═════ SOURCE EXTRACT

‘I’m staggered’: Family see soldier’s WWI diary, 106 years after death
The nephew of an Anzac soldier killed in World War I says he was staggered to learn of the existence of a war diary, which was handed to him at Melbourne’s Shrine of Remembrance on Saturday.
The diary of Morris Milliken was found among the papers of another Gallipoli veteran, John O’Callaghan, by Mr O’Callaghan’s great-grandson, who traced Mr Milliken’s relatives.
Malcolm Milliken holds his uncle Morris Milliken’s World War I diary. Credit:Eddie Jim
Malcolm Milliken, 81, who travelled from his home in Nelson Bay, NSW, to Melbourne to accept the diary, is keen to find out more about Morris Milliken, the uncle killed at Gallipoli before Malcolm was born.
Morris, who came from a farming family in Tatuanui, in New Zealand’s north, wrote in neat cursive script, but the diary captures the precarious nature of life at Gallipoli.
On June 25, 1915, second lieutenant Milliken writes about washing his kit, and writing to his mother.
The next day, he reports that a fellow Auckland Mounted Rifles soldier was killed. “A shell went right through him before bursting.”
On June 17, Mr Milliken told of the enemy, the Turks, lobbing shells. One colleague is killed by shrapnel and another badly wounded.
Thank you: Clark Pettigrew, right, hands the World War I diary of Morris Milliken to Morris’s nephew, Malcom Milliken at Melbourne’s Shrine of Remembrance.Credit:Eddie Jim
As if in shock, Mr Milliken intersperses this entry by describing farmers ploughing and herding cattle on nearby fields. “It looks so tempting, one feels inclined to go out there for a stroll,” Mr Milliken writes.
Just seven weeks later, on August 8, 1915, Mr Milliken himself died at Gallipoli, aged 23, “of wounds”, his official record says.
Shepparton teacher Clark Pettigrew, 45, found the diary 18 months ago among papers of his own beloved great-grandfather, or “papa” – Australian 13th Lighthorse Regiment soldier John O’Callaghan, who survived World War I and died in Shepparton in 1985, age 92.
Seeking relatives, Mr Pettigrew found Mr Milliken’s war record on Auckland Museum’s Cenotaph website, and below it was posted a 2017 tribute left by Mr Milliken’s great-nephew, Marcus Milliken, 49, who lives in Sydney. Mr Pettigrew emailed Marcus.

══════════

__QUESTIONS TO ANSWER__
1. Answer these questions from the diary article, one line each:
(a) Where is Malcolm Milliken's home?
(b) How old was Morris Milliken when he died at Gallipoli?
(c) On which website did Mr Pettigrew find Morris Milliken's war record?
2. Turn the paragraph of the diary article beginning "Shepparton teacher Clark Pettigrew" into a short bulleted list that keeps its main facts.
3. Reproduce the passage of the diary article starting with "On June 25, 1915, second" and going on through "another badly wounded.".

═════ DATA EXCERPT

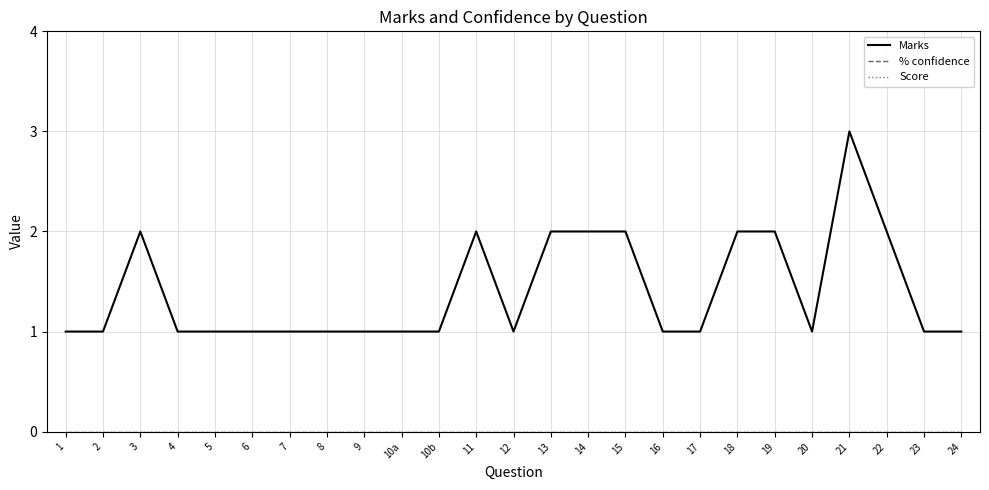

What is the total value across all series at 8?

1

══════════

__EXPECTED OUTPUTS__
1.
(a) Nelson Bay, NSW
(b) 23
(c) Auckland Museum's Cenotaph website

2.
- Clark Pettigrew, 45, is a teacher from Shepparton.
- He found the diary 18 months ago among the papers of his great-grandfather, John O'Callaghan, whom he called "papa."
- John O'Callaghan served in the Australian 13th Lighthorse Regiment and survived World War I.
- He died in Shepparton in 1985, aged 92.

3.
On June 25, 1915, second lieutenant Milliken writes about washing his kit, and writing to his mother.
The next day, he reports that a fellow Auckland Mounted Rifles soldier was killed. “A shell went right through him before bursting.”
On June 17, Mr Milliken told of the enemy, the Turks, lobbing shells. One colleague is killed by shrapnel and another badly wounded.